Are incoming freshman classes getting smaller every year at Principia College? The answer is yes. This fall there are 94 new students, and only 79 are freshman. In the fall of 2014 there were 144 new students, and in fall of 2013 there were 151 new students. In total, there are 463 students enrolled this semester. This is quite a drop from 483, which is the number of students who were enrolled at Principia this time last year.
There was chatter around campus that the freshman class is smaller this year because there is a policy change regarding admissions. On paper, no GPA or SAT/ACT requirements have changed, but this year, Principia has been approaching the application process with more rigor than it has in the past.

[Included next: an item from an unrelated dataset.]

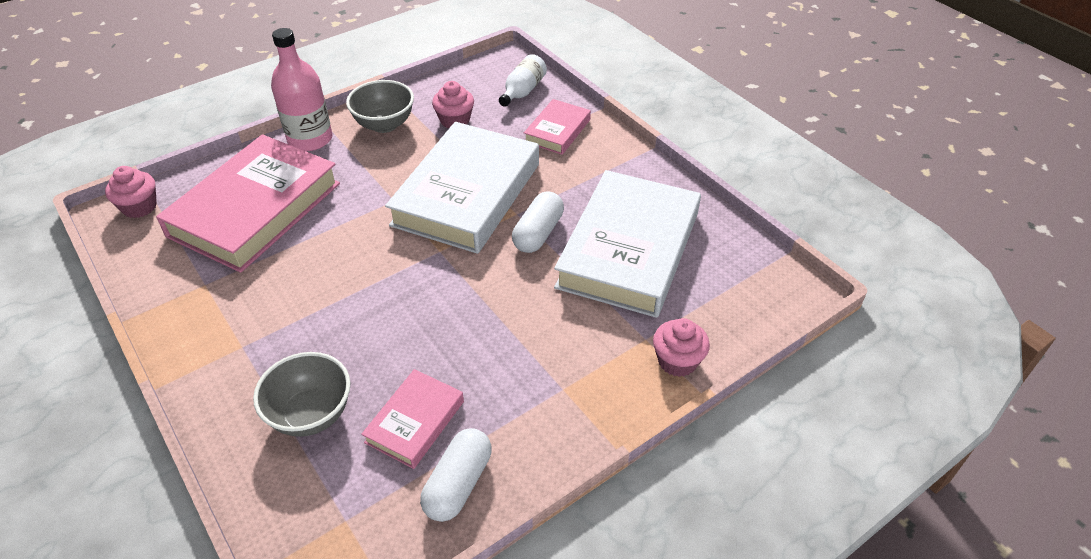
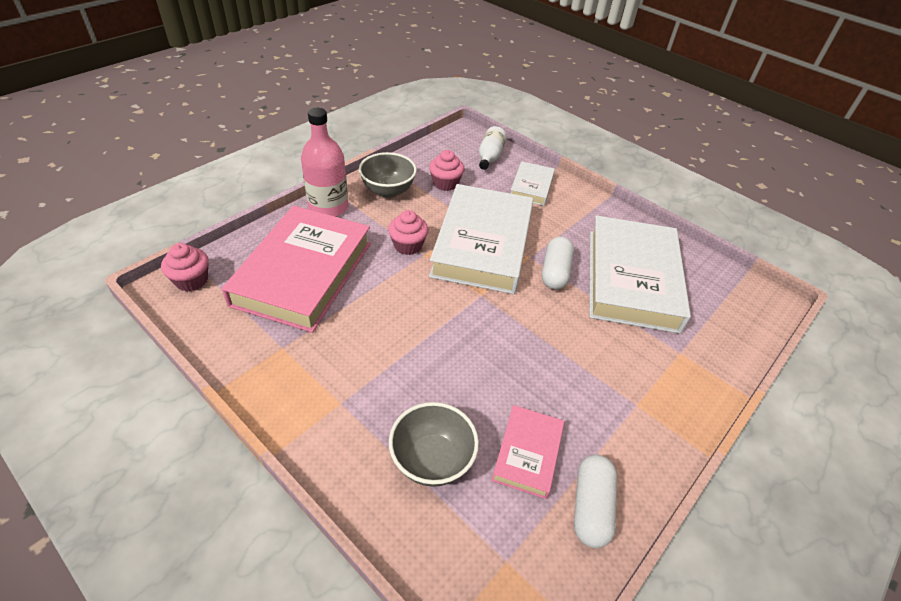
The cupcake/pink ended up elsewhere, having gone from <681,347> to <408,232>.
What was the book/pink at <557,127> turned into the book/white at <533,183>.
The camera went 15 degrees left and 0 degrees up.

Principia has always worked to accommodate students in their application process in order to make sure everyone who wanted the “Principia experience” could have it. What has changed is that the administration does not want to set students up for anything other than success. The administration feels that making exceptions for students who have not shown a readiness for university life (based on their high school academics) may hurt the student in the long run.
Vice President of External Relations, Peter Stevens, said, “We changed the enforcement of our existing standard because 1) it’s important that every student has a very good chance at thriving at Principia and not just surviving. 2) When the range of academic readiness in a classroom is narrower—when all students are similar in their academic preparation—instruction and learning is improved. 3) If an unprepared student “flames out” of Principia academically, it’s more likely that they’ll have a negative view of their Principia experience. This means they’ll be less likely to encourage others to think positively about Principia or about attending Principia.”
So if Principia’s acceptance approach is different, how could this affect the recruiting process? Potentially, tighter admissions standards equal fewer prospective students. Stevens said, “Yes, the prospect pool for this fall was 15% smaller than the pool for Fall 2014. When we ask prospects why they didn’t enroll, we get a variety of responses.”
Stevens added, “Sometimes it seems there are as many answers as there are students. Principia is too far from home, too far from a city, doesn’t have the right major, is too small, etc. Thoughts and issues like these, in combination with the smaller prospect pool and staffing issues… contributed to the smaller incoming class for 2015.”
Since 2011, Principia College has offered an expedited admissions process to students attending the Upper School. In order to be eligible for expedited admission, the student needs to have maintained good standing both academically and morally.
Due to the expedited process, it is much easier and less time-consuming for Upper School students to apply, which naturally increases the amount of applicants. However, this year’s college freshman class had a smaller percentage of Upper School students than usual.
Home Life Manager, Reid Charlston, said, “One of the policies says that Principia should be treated as one institution. We have always looked at that from a business perspective and tried to keep it as one school. We need to get a snapshot of who [the prospective students] are to make a decision on if we want them in the community.”
Charlston added, “[If they went to the Upper School], we already know who they are and they are already part of the community. Principia [Upper School] is a college prep school, so why—if [the students] have completed the program—would they not be allowed to partake in expedited admissions if they are in good standing? There has been concern about [expedited admissions] because the effect could be that Principia is a backup option and the easy way out, but it makes a lot of sense. [The students have] done their time, we want to keep them here.”
With only 79 freshmen, one would think the dynamic around campus would be different. However, Ann Brown, the Anderson Resident Counselor, doesn’t feel like there is a single thing lacking from what this class brings to the table. “I love the atmosphere in the house. It’s definitely upbeat and a lot of fun. It’s not the numbers that create the vibrancy, it’s the attitude.”
With admissions ensuring that students’ high school test scores and GPA are at a certain level and the overall lower number of students who are matriculating from the Upper School, it follows that enrollment is lower than it has been.
Statistics aside, what is it like to actually be in a small college class?
Freshman Gavin Austin said, “I wish there had been more [students in our incoming class] but I’m glad that I’m here. I’m really enjoying my experience so far and I just wish more people would have had the chance to experience [Principia].”
Freshman Madison Ouellette said, “I really enjoy being in a class that is so small because there are more opportunities to get to know everyone… Coming from a public school with over 2,000 kids, it’s refreshing.”
Freshman Leah Schaefer said, “I like being at a small school because it has really given me the chance to reach out and get to know a lot of different people! There is a real sense of community here and I absolutely love that.”
Freshman Brody Swan said, “I absolutely love being at a smaller school. I appreciate the fact that it gives students a chance to be involved in a class and have a more personal experience with learning in general. It also creates a welcoming atmosphere, which encourages new students to be more active in class.”